Directive
Quote the car sales post word for word, starting at the words "For two months" and stopping after "care sales centres.".

-- Source text follows --

An Inside Look At Car Sales

Posted on 01. Sep, 2013 by in Transportation

For two months at the beginning of the summer I worked as a detailer at a car dealership. My responsibilities included cleaning up used cars that had been traded in and needed to be cleaned before being sold again as well as preparing some of the new cars that were going out for delivery. This position meant that I dealt with nearly every used car that came though the dealership for the two month period that I worked there, something which gave me a rare behind the scenes look at what goes into preparing a used care for sale. When considering the points I bring up also keep in mind that I worked at an official OEM licences dealership, making it one of the least risky used care sales centres.

When a customer takes delivery of their new car the most important aspect is that the car look exactly like it did when it came off the production line. This expectation is very far from the reality of how a new car comes to being delivered to the customer. Most cars are shipped (from the factory or import centre) to a dealership on the back of a truck, driven onto and off of the truck, and then parked in the dealers lot and left there exposed to the elements for a year. In the case of where I worked, the cars were stored off-site and needed to be driven across the city to the dealership before they could be cleaned for delivery. This leaves a very large window of opportunity within which things can go wrong with the car, with the transportation causing most of the cosmetic issues and the storage causing most of the mechanical ones. The following is a series of explanations of what the most common issues that I encountered with new cars and how they were dealt with in order to still deliver the car.

-- Source text concluded --
-- Given information follows --

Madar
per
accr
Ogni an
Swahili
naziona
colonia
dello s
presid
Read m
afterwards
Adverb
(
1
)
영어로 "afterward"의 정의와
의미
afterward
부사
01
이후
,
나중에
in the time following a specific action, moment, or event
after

-- Given information concluded --

The completed task
For two months at the beginning of the summer I worked as a detailer at a car dealership. My responsibilities included cleaning up used cars that had been traded in and needed to be cleaned before being sold again as well as preparing some of the new cars that were going out for delivery. This position meant that I dealt with nearly every used car that came though the dealership for the two month period that I worked there, something which gave me a rare behind the scenes look at what goes into preparing a used care for sale. When considering the points I bring up also keep in mind that I worked at an official OEM licences dealership, making it one of the least risky used care sales centres.